2. Immunomodulatory Drug (IMiD)-Based Combinations
Pomalidomide + Dexamethasone (Pd) or Pomalidomide + Bortezomib + Dexamethasone (PVd): Pomalidomide is an option for patients who have already been treated with lenalidomide and proteasome inhibitors.
Lenalidomide Rechallenge: For patients who responded well to initial therapy with lenalidomide, this drug may be reintroduced in combination with other agents.
3. Monoclonal Antibody-Based Combinations
Daratumumab Combinations:
Daratumumab + Carfilzomib + Dexamethasone (D-Kd)
Daratumumab + Lenalidomide + Dexamethasone (D-Rd)
Daratumumab + Pomalidomide + Dexamethasone (D-Pd): Daratumumab, an anti-CD38 monoclonal antibody, can be combined with various regimens.
Elotuzumab + Pomalidomide + Dexamethasone (E-Pd): This is another monoclonal antibody targeting SLAMF7, used in patients with relapsed/refractory myeloma.
4. Chemotherapy-Based Combinations
Cyclophosphamide + Bortezomib + Dexamethasone (CyBorD): This combination can be used for patients who need a more aggressive approach, especially those who have limited other options.
Going by my experience, anti-BCMA therapies, especially CAR-T cell therapies are new and bring serious risks of short, long-term and late stage side effects. Therefore, my thinking is to undergo one or more of the chemo cocktail listed above.
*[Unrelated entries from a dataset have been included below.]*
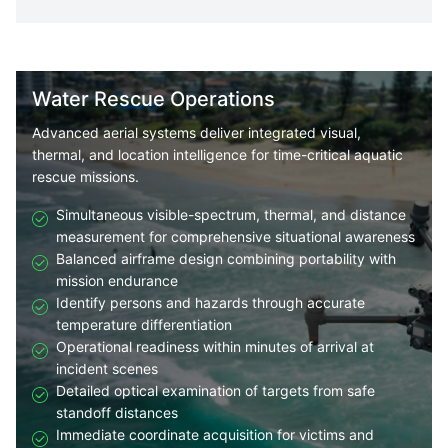
Water Rescue Operations
Advanced aerial systems deliver integrated visual,
thermal, and location intelligence for time-critical aquatic
rescue missions.
Simultaneous visible-spectrum, thermal, and distance
measurement for comprehensive situational awareness
Balanced airframe design combining portability with
mission endurance
Identify persons and hazards through accurate
temperature differentiation
Operational readiness within minutes of arrival at
incident scenes
Detailed optical examination of targets from safe
standoff distances
Immediate coordinate acquisition for victims and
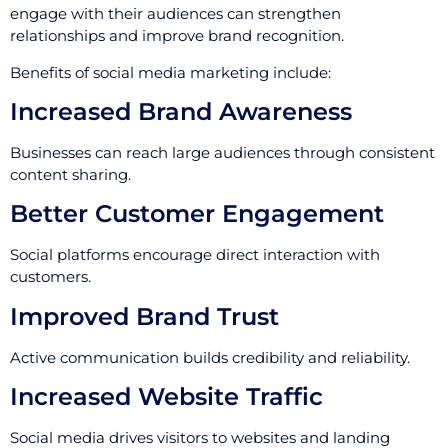
engage with their audiences can strengthen
relationships and improve brand recognition.
Benefits of social media marketing include:
Increased Brand Awareness
Businesses can reach large audiences through consistent
content sharing.
Better Customer Engagement
Social platforms encourage direct interaction with
customers.
Improved Brand Trust
Active communication builds credibility and reliability.
Increased Website Traffic
Social media drives visitors to websites and landing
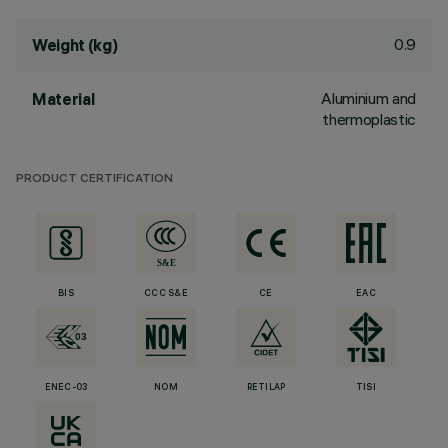
0.9
Weight (kg)
Aluminium and
Material
thermoplastic
PRODUCT CERTIFICATION
BIS
CCC S&E
CE
EAC
ENEC-03
NOM
RETILAP
TISI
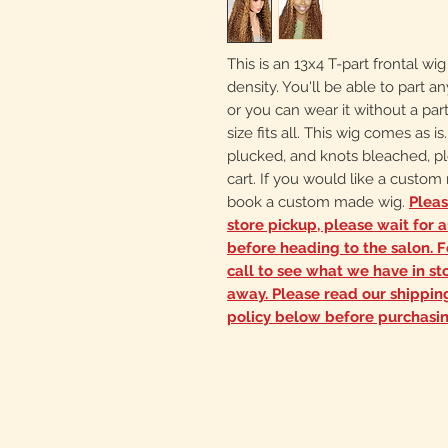
This is an 13x4 T-part frontal wi
density. You'll be able to part
or you can wear it without a part
size fits all. This wig comes as i
plucked, and knots bleached, pl
cart. If you would like a custo
book a custom made wig.
Pleas
store pickup, please wait for 
before heading to the salon. Fo
call to see what we have in sto
away. Please read our shippi
policy below before purchasin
Survival is poor among patients with triple-class–exposed relapsed and refractory multiple myeloma. Idecabtagene vicleucel (ide-cel), a B-cell maturation antigen–directed chimeric antigen receptor (CAR) T-cell therapy, previously led to deep, durable responses in patients with heavily pretreated relapsed and refractory multiple myeloma.
METHODS
In this international, open-label, phase 3 trial involving adults with relapsed and refractory multiple myeloma who had received two to four regimens previously (including immunomodulatory agents, proteasome inhibitors, and daratumumab) and who had disease refractory to the last regimen, we randomly assigned patients in a 2:1 ratio to receive either ide-cel (dose range, 150×106 to 450×106 CAR-positive T cells) or one of five standard regimens. The primary end point was progression-free survival. Key secondary end points were overall response (partial response or better) and overall survival. Safety was assessed.
RESULTS
A total of 386 patients underwent randomization: 254 to ide-cel and 132 to a standard regimen. A total of 66% of the patients had triple-class–refractory disease, and 95% had daratumumab-refractory disease. At a median follow-up of 18.6 months, the median progression-free survival was 13.3 months in the ide-cel group, as compared with 4.4 months in the standard-regimen group (hazard ratio for disease progression or death, 0.49; 95% confidence interval, 0.38 to 0.65; P<0.001). A response occurred in 71% of the patients in the ide-cel group and in 42% of those in the standard-regimen group (P<0.001); a complete response occurred in 39% and 5%, respectively. Data on overall survival were immature. Adverse events of grade 3 or 4 occurred in 93% of the patients in the ide-cel group and in 75% of those in the standard-regimen group. Among the 225 patients who received ide-cel, cytokine release syndrome occurred in 88%, with 5% having an event of grade 3 or higher, and investigator-identified neurotoxic effects occurred in 15%, with 3% having an event of grade 3 or higher.
CONCLUSIONS
Ide-cel therapy significantly prolonged progression-free survival and improved response as compared with standard regimens in patients with triple-class–exposed relapsed and refractory multiple myeloma who had received two to four regimens previously. The toxicity of ide-cel was consistent with previous reports. (Funded by 2seventy bio and Celgene, a Bristol-Myers Squibb company; KarMMa-3 ClinicalTrials.gov number, NCT03651128.)